Planners ask questions
Plan Commission members asked questions after the public hearing about creation of TIF district #9 and before voting on the matter.
Would the development would mean more full-time employees, and would Nash Finch hire local contractors for the project?
Pew said there was no commitment to increase the number of employees, that the number wouldn’t decrease, and that Nash Finch would use local contractors where “practical and cost effective.”
Pew pointed out that the company is already working with local Frisbie on the concept plan for the potential development.
Would all the current tenants of the shopping mall remain?
Pew said he’s only sure about Pizza Hut because he knows it has a contract.
Asked specifically about the future of the YMCA in the existing mall, he said nothing has been included or excluded for certain. "The reality is, they're not paying rent right now and that's obviously a concern," said Pew.
Plan commission member Erin Tomlinson quickly added that the YMCA is paying its utility costs, however.
He confirmed that the building has a total of 19,000-square feet, which would leave enough room for another business to be in the redeveloped mall.
Municipal-finance consultant Sean Lentz of Ehlers and Associates explained more about the creation of the TIF districts, which he clarified does not affect the tax rate.
Dick Rinehart, owner of Dick’s Fresh Market, another grocery store in River Falls, asked to learn more about the potential deal and how TIF districts are created.
Rinehart said he’s been in business 29 years and has invested millions of dollars into his business.

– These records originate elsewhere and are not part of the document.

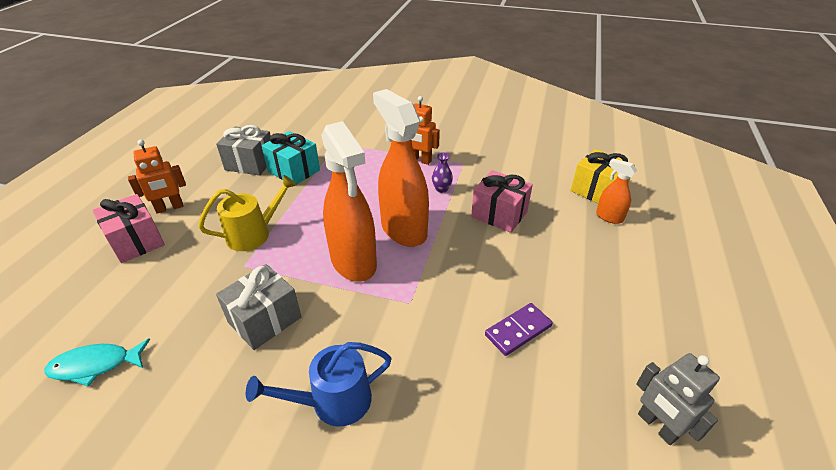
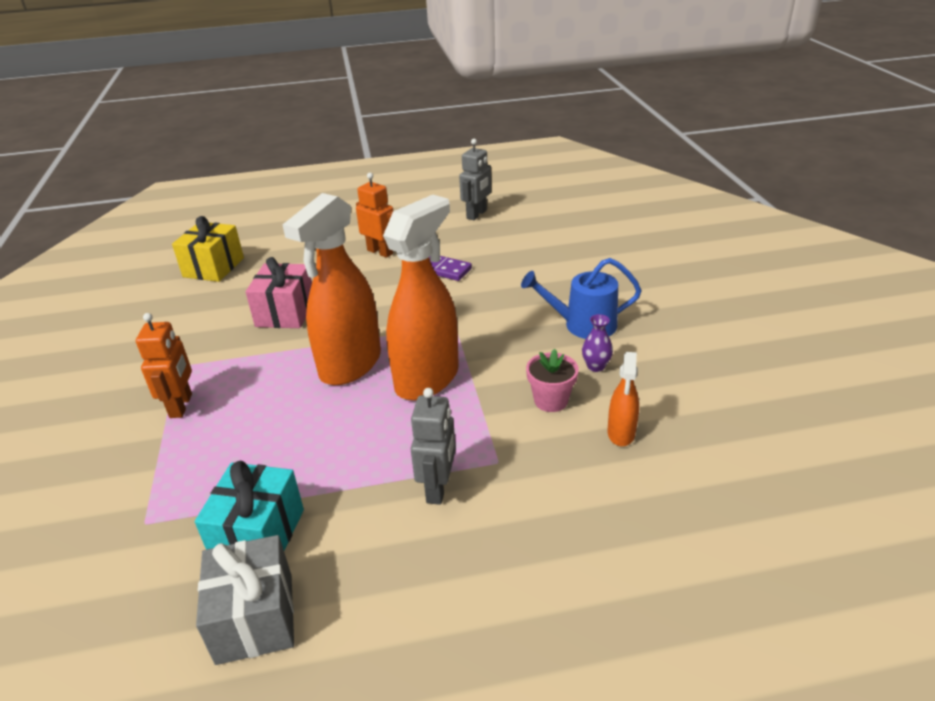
camera: 115 degrees left, 5 degrees down
(95, 365) = (713, 487): turquoise fish -> none
(136, 241) = (546, 621): pink gift -> none
(169, 208) = (447, 646): orange robot -> orange robot (380, 252)
(254, 234) = (438, 488): yellow watering can -> grey robot
(265, 320) = (551, 400): grey gift -> pink flower pot
(333, 401) = (583, 325): blue watering can -> blue watering can turned 135 degrees clockwise
(441, 189) = (251, 364): purple vase -> purple vase (596, 366)
(609, 217) = (259, 256): orange spray bottle -> orange spray bottle (621, 433)

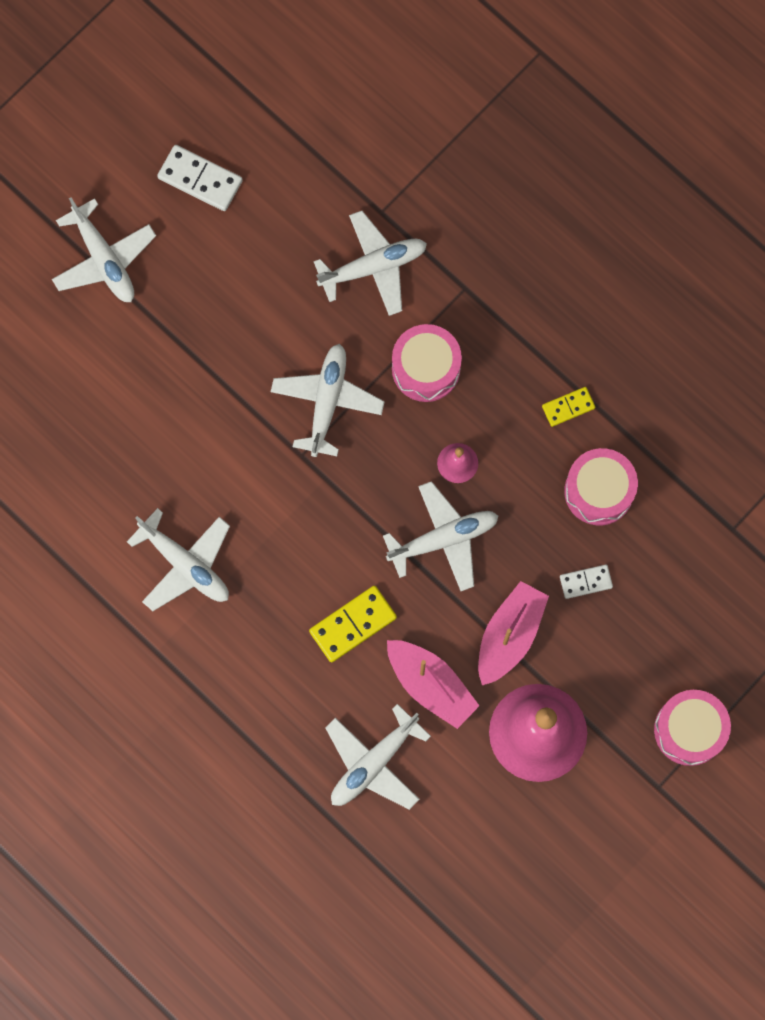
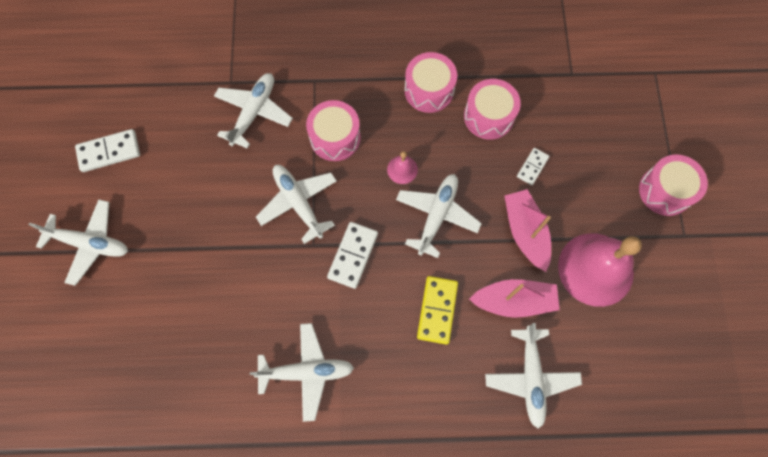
camera: 45 degrees left, 5 degrees down
(327, 500) = (353, 255): none -> white domino
(568, 407) = (429, 90): yellow domino -> pink drum

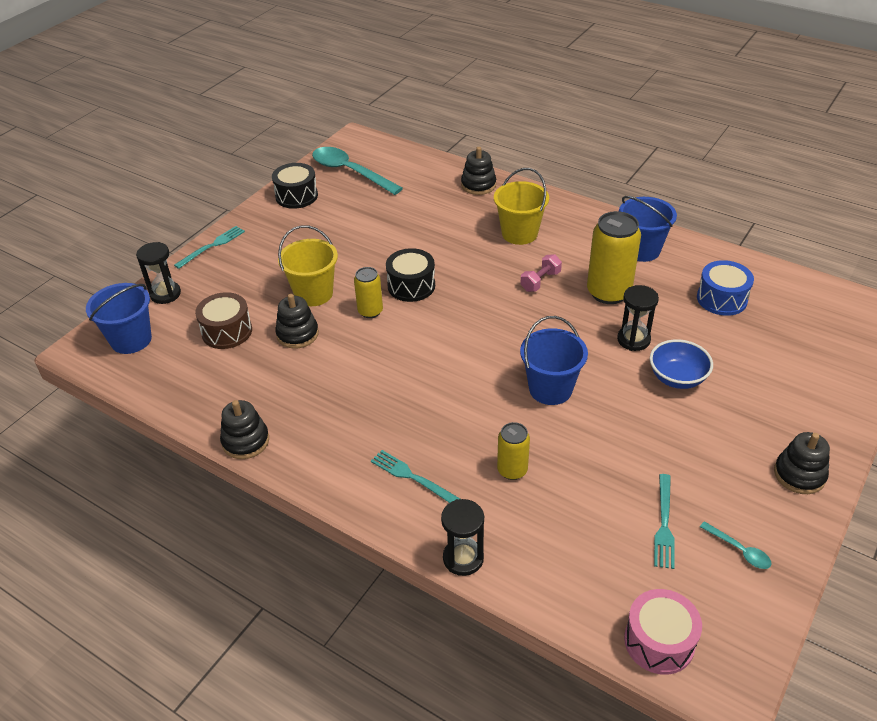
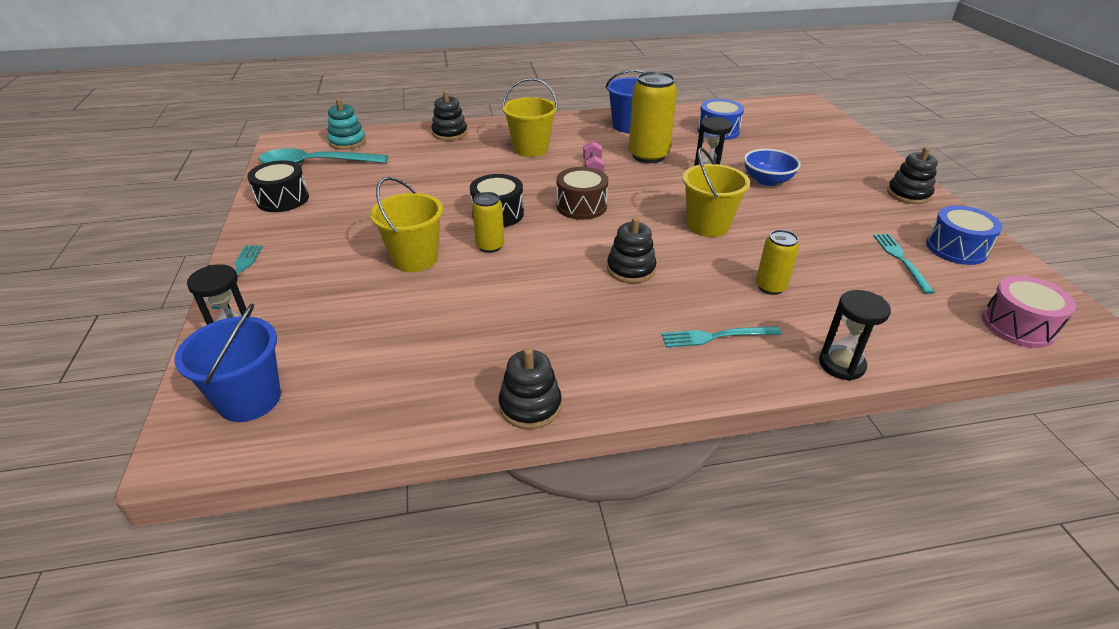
camera: 45 degrees left, 5 degrees down
(227, 331) = (365, 330): brown drum -> brown drum (581, 206)
(297, 334) = (447, 295): black stacking toy -> black stacking toy (631, 269)
(395, 159) = (347, 142): none -> turquoise stacking toy
(550, 389) = (708, 225): blue bucket -> yellow bucket
(664, 524) = (901, 260): turquoise fork -> turquoise fork turned 150 degrees counterclockwise
(739, 550) = (956, 248): turquoise spoon -> blue drum

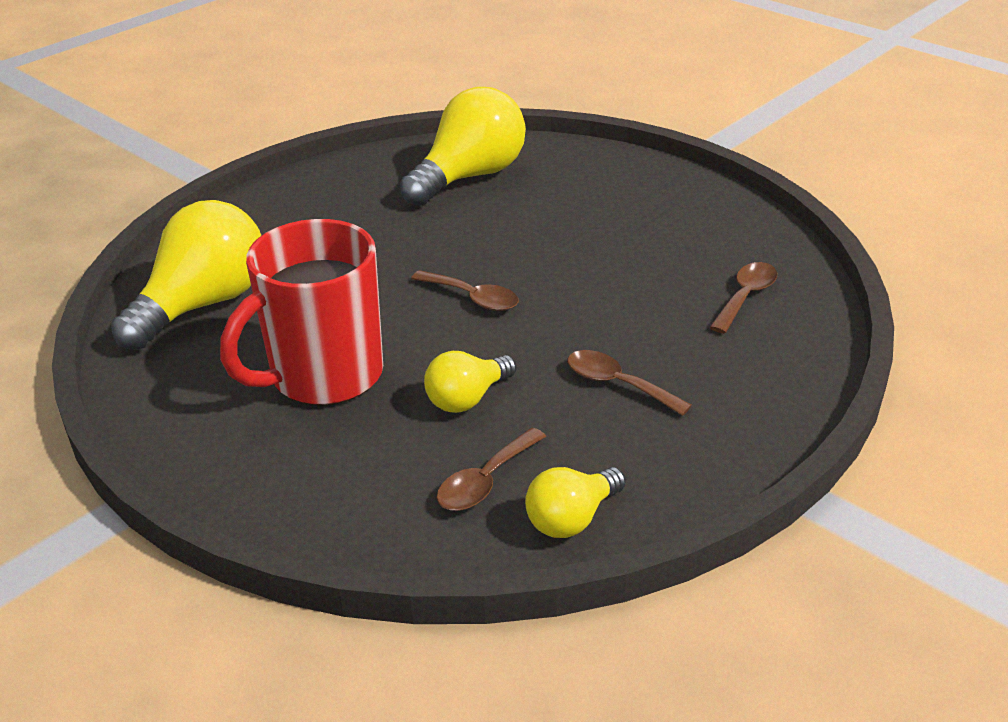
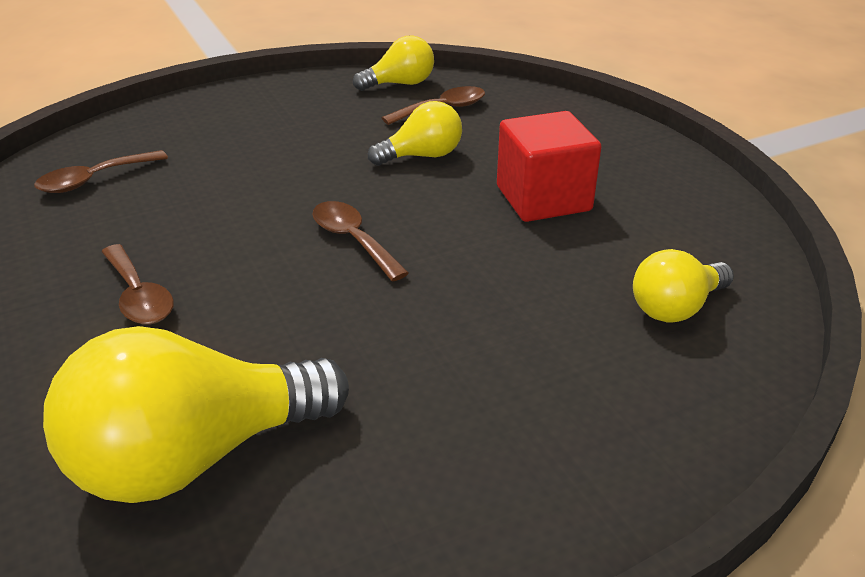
camera: 160 degrees left, 0 degrees up
(203, 304) = (676, 307): yellow light bulb -> yellow light bulb, size x0.54
(323, 376) = (543, 198): red mug -> red cube
(617, 384) = (292, 141): brown spoon -> brown spoon (139, 296)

He guessed that maybe his site had never qualified as “blighted” -- one of the conditions that can warrant creating a TIF district.
Lentz explained that there are a number reasons for which a tax-increment finance district can be created, and one of them is to eliminate a blighted area -- at least 50% of the area must fall under the definition. The land in a TIF district must also be contiguous.
In this case the TIF boundary would be an area roughly bounded by Walnut to the north, Main Street the east, the Kinnickinnic River to the west and Vine/State streets to the south.
It was confirmed among meeting attendees that discussion about the deal began after Nash Finch approached the city.
Even now, the potential deal is a long way from being “done.”
Before construction could begin, the City Council must first approve creation of the TIF district, then the Plan Commission and council would need to approve Nash Finch’s development plan for the site.